Jim Jarmusch always works style over structure; however that doesn’t mean style over substance. In Paterson, all we get is substance.

Adam Driver plays Paterson, a bus driver living in Paterson, whose bus route runs Paterson Street. He’s also a private poet – private because despite the support his dutiful, sunny wife Laura (Golshifteh Farahani) gives him, he shows no ambition towards publicity or fame.

 

He writes about the mundane: his cigarettes, his room. He picks up pieces of conversation from his passengers. He holds conversation with a little girl – herself already an aspiring poet – as he leaves work. He had a short career in the military in what sometimes feels like a past life all but buried. If it seems like I’m just describing someone’s existence, it’s because I am. The structure is not three-act, it’s seven: a week in Paterson’s life, and each new day comes with a title card and a kind of reset: Paterson in bed with Laura.

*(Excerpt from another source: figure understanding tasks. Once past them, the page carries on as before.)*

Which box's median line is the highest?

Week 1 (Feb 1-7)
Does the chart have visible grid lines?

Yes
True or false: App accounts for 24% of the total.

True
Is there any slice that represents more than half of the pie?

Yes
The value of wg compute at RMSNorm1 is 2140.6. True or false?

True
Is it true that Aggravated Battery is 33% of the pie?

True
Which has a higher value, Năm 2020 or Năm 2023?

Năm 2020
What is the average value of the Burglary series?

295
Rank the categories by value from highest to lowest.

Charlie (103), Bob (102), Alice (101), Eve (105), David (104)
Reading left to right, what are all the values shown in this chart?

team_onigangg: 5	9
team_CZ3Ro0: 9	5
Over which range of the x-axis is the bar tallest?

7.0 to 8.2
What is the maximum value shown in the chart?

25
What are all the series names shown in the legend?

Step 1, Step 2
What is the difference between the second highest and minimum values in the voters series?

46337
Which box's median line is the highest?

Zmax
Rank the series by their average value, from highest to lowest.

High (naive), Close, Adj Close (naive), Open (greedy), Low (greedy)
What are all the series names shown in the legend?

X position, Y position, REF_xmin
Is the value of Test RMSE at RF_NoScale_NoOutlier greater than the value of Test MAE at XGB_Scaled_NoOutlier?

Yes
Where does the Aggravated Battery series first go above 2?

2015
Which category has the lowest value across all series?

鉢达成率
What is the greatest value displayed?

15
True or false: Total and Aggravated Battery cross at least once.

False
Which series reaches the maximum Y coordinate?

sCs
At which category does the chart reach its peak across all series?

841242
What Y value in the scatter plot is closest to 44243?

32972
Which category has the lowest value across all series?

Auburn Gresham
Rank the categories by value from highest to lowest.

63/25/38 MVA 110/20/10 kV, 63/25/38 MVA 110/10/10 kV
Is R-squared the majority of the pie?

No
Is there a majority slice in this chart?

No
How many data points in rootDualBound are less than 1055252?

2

The two events that could pass for bona fide plot points come and go as easily as all the other non-plot point events.

 

Much has been made about Adam Driver’s performance. In his lead performances, he’s known for playing a particular kind of anxious – one either weighed down by sexual trouble or the darkside, and sadly, for whatever reason, he seems to struggle. It’s in his supporting roles; his turns in Midnight Special, Inside Llewyn Davis, or even Girls for that matter, that are what make him the up and comer to watch. Here, he brings some of his supporting character magic to the lead. Probably because, for all intents and purposes, it’s as though this film’s centered on its supporting character – or what would pass as a supporting character in a more mainstream film; the all-wise yet young friend of a friend that doles out advice in that corner of that party before going off with his inexplicably warm, beautiful wife to a life we don’t much wonder about.

 

Jarmusch builds Paterson in a way that causes it to manifest itself in your mind the way Paterson’s poetry does: despite giving us only the mundane, we come away with something greater.

All that said, a word of warning: this is very much a festival film. If you mostly fill your hard drive with superhero movies or Transformers – the Nickelback of movie series – and you go to see this, you gamble on your patience and your ability to relate to someone else’s everyday life.